In effort to keep up the pace of care, families have even resorted to piecing together support networks made up of childhood friends and ex-spouses, The Wall Street Journal reported. It’s unclear how sustainable that strategy is, however.

Additionally, many of those caregivers have been forced to coordinate care from hundreds or even thousands of miles away as jobs have become more mobile and spread out geographically.

There are scores of personal and work-related challenges in taking on the role of an unpaid caregiver, The Wall Street Journal highlighted in its report.

About 68% of caregivers cited the mental and physical time and effort required of the role as a top challenge, while 45% identified the ability to navigate the U.S. health care system as a major obstacle. Another 45% of caregivers identified the changing relationship dynamics as a prominent challenge as well.

Statistics come from a study conducted by Merrill Lynch and Age Wave.

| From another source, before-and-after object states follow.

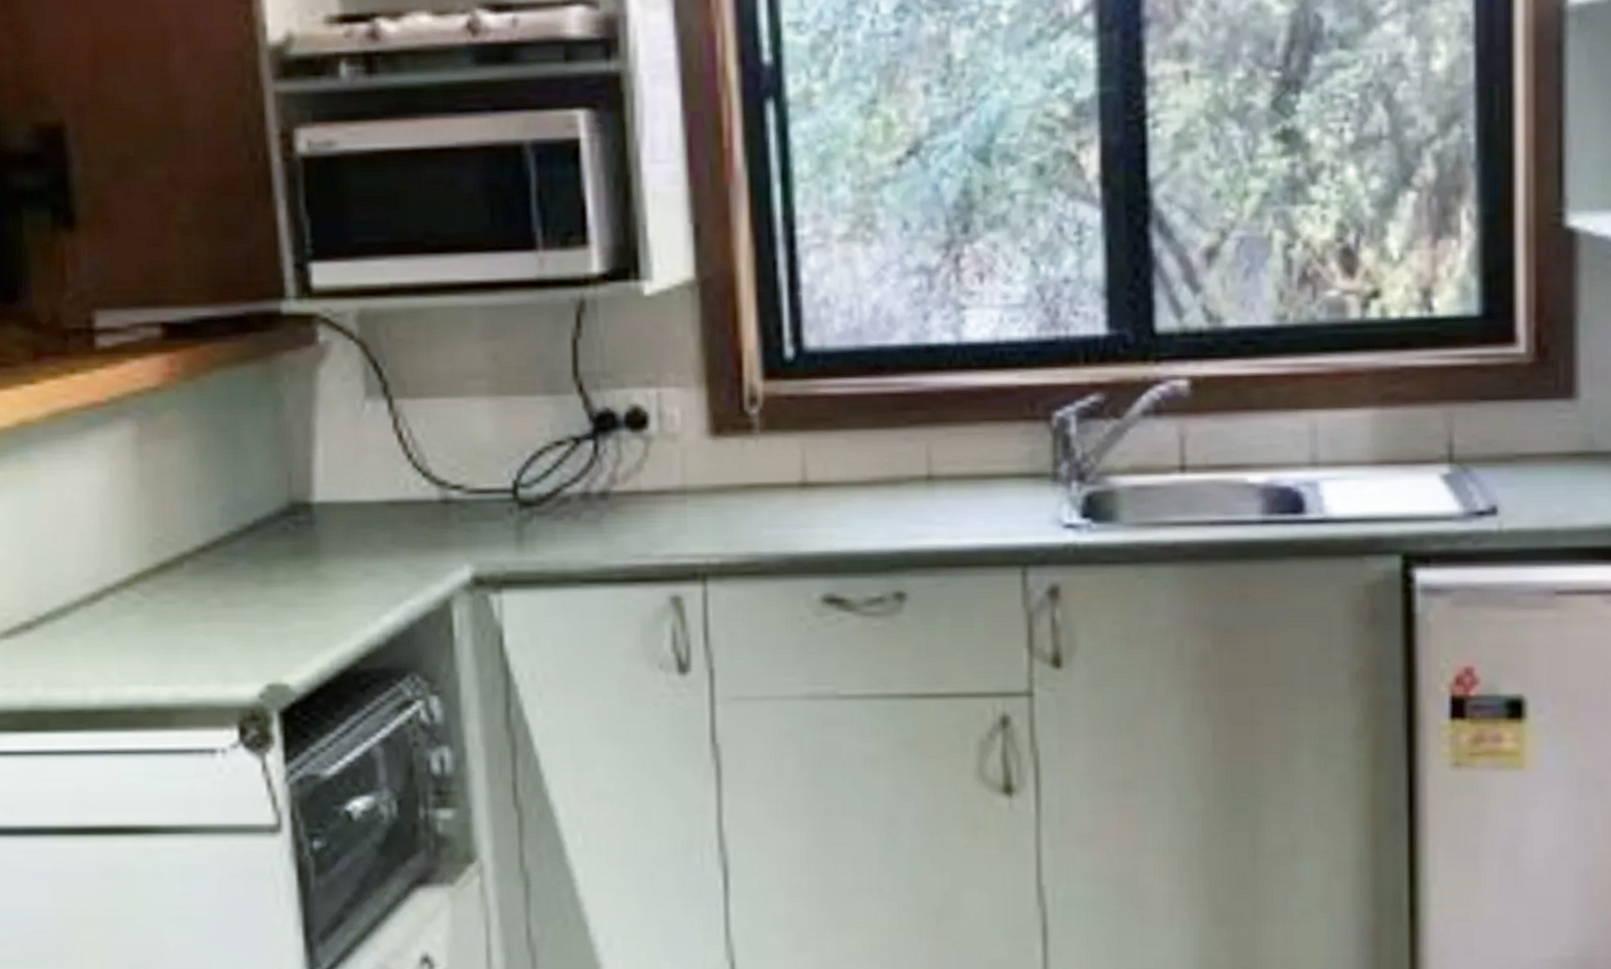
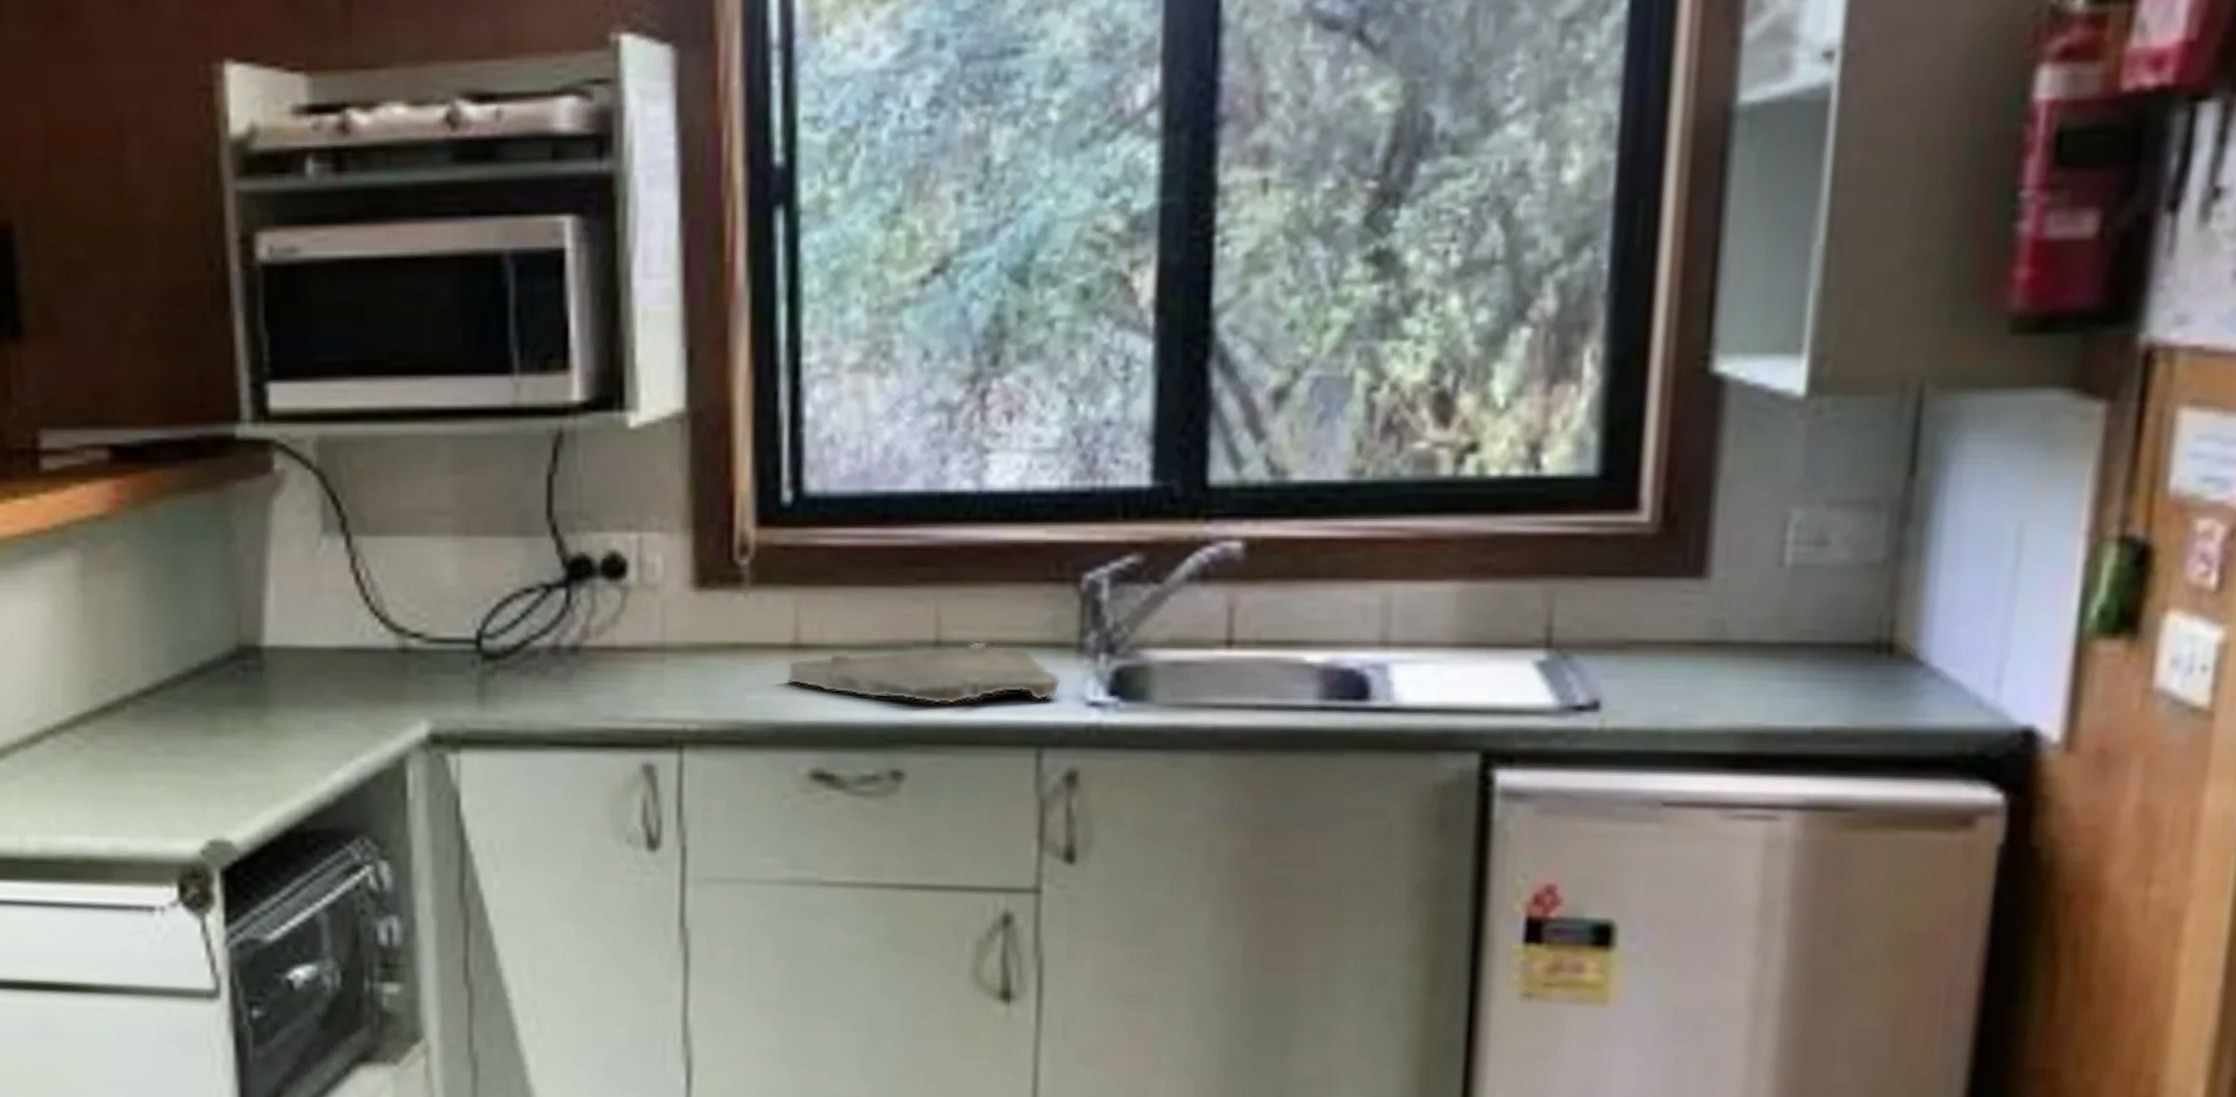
cutting board: none [797,474,1040,532] -> present [787,640,1062,706]

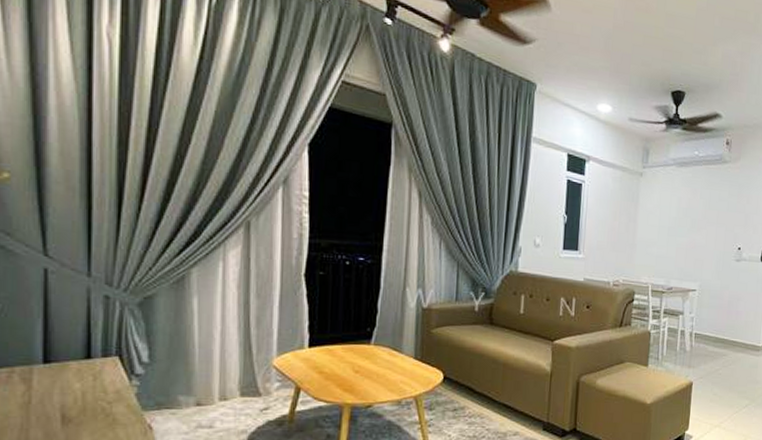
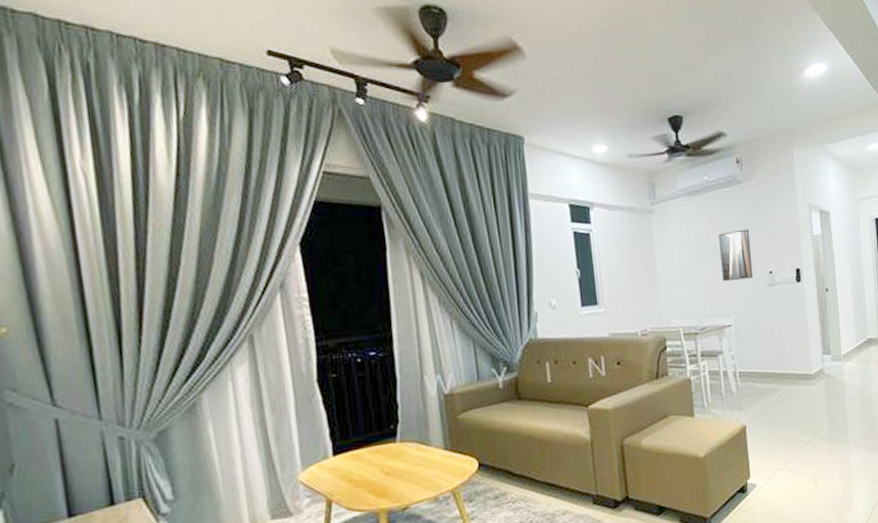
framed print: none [695,205,727,251] -> present [719,229,754,282]

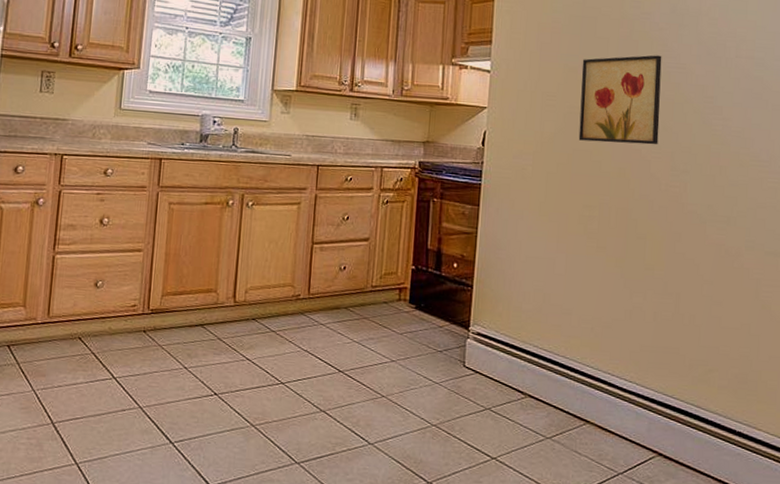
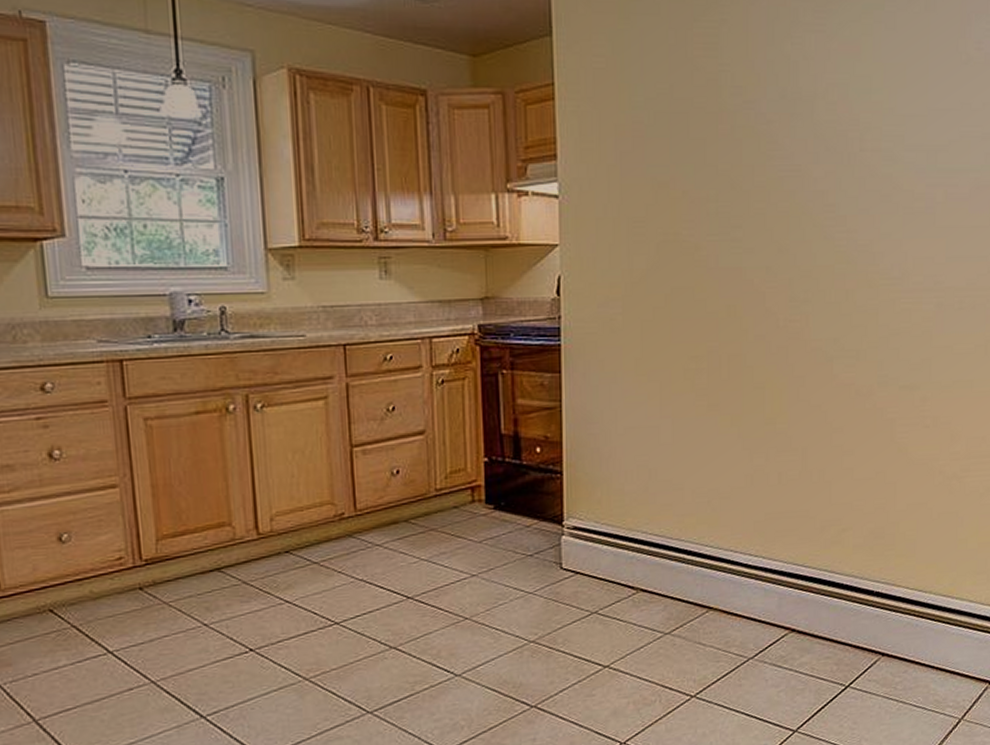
wall art: present [578,55,662,145] -> none [674,156,773,276]

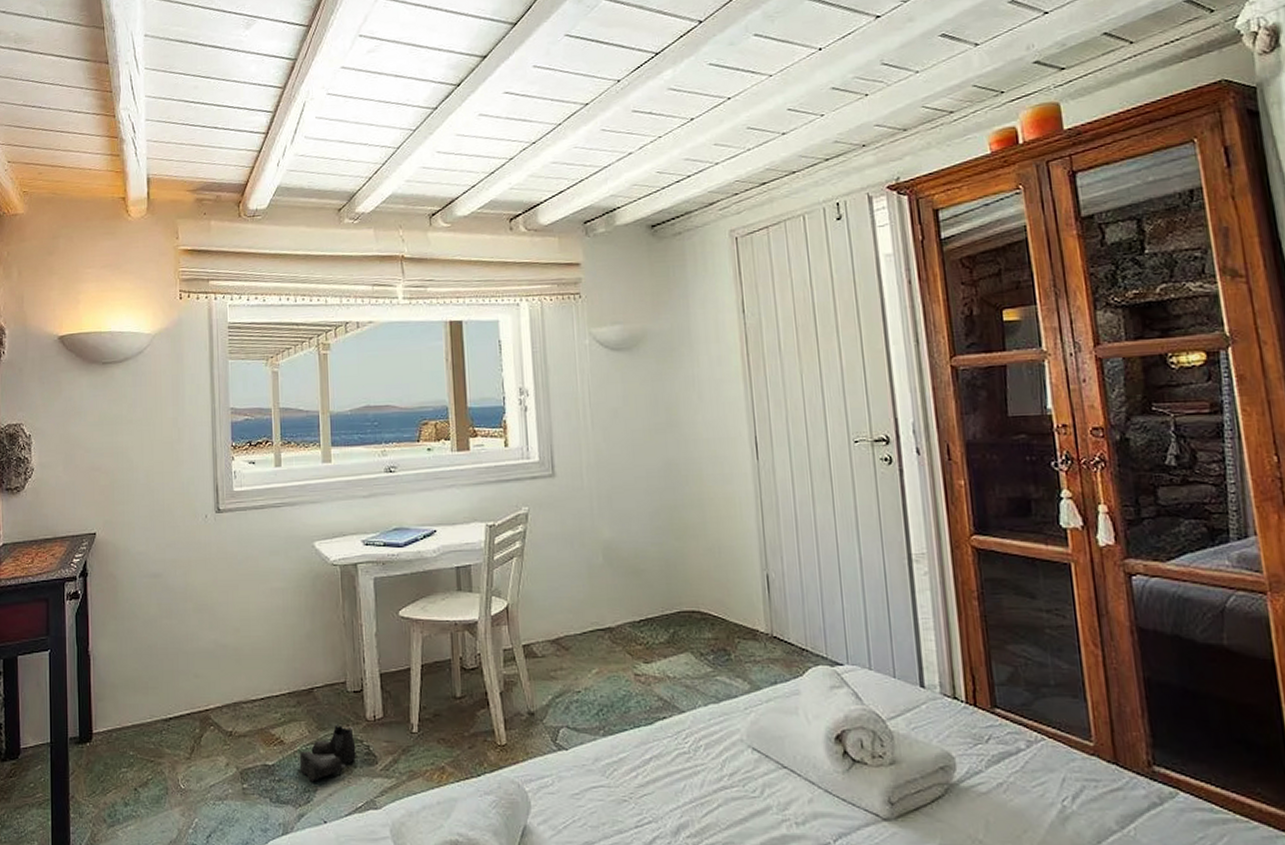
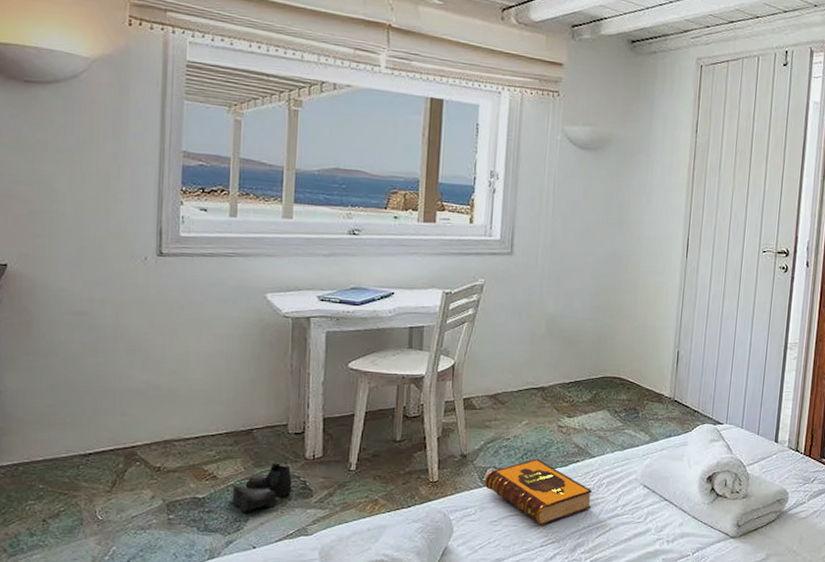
hardback book: none [558,715,691,801] -> present [484,459,593,526]

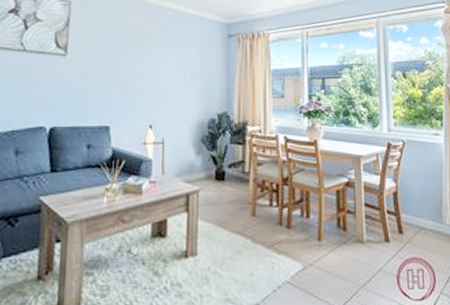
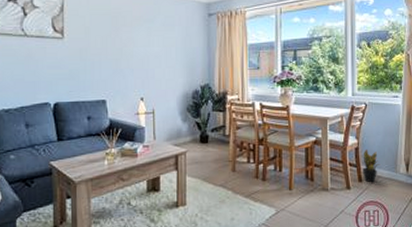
potted plant: none [401,195,423,235] -> present [361,150,381,183]

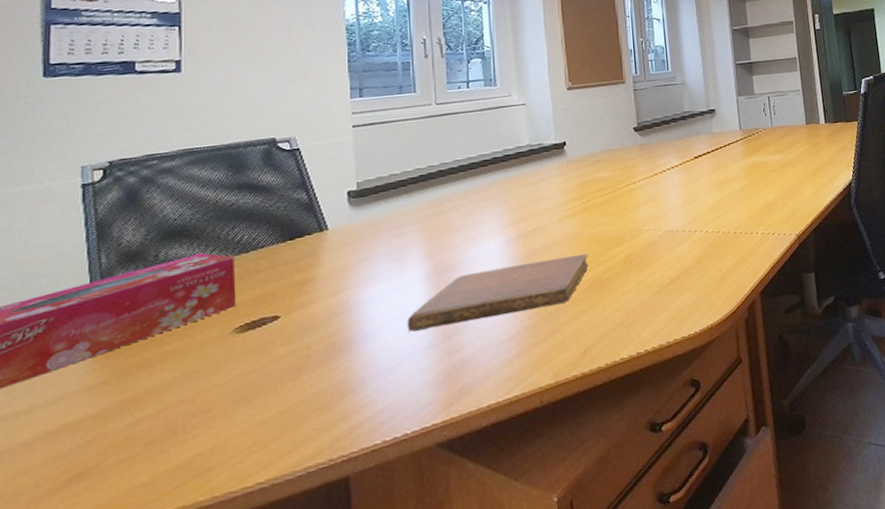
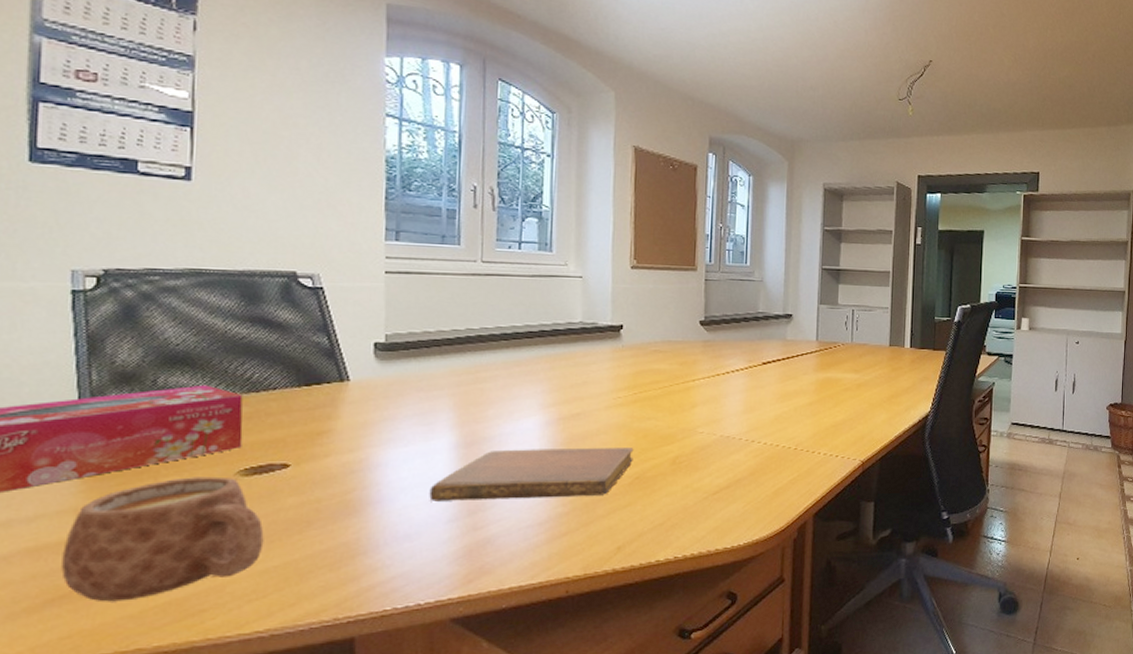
mug: none [79,336,261,475] -> present [61,476,264,602]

When brought into the care plan, home health agencies often strive to help family members mitigate many of those points. Findings suggest the role of a home health provider may become even more prevalent moving forward.

Besides psychological and social factors, there’s a very real financial toll tied to caring for an aging loved one.

Family caregivers, on average, spend about $7,000 per year on out-of-pocket costs related to caregivers, a 2016 report by AARP determined.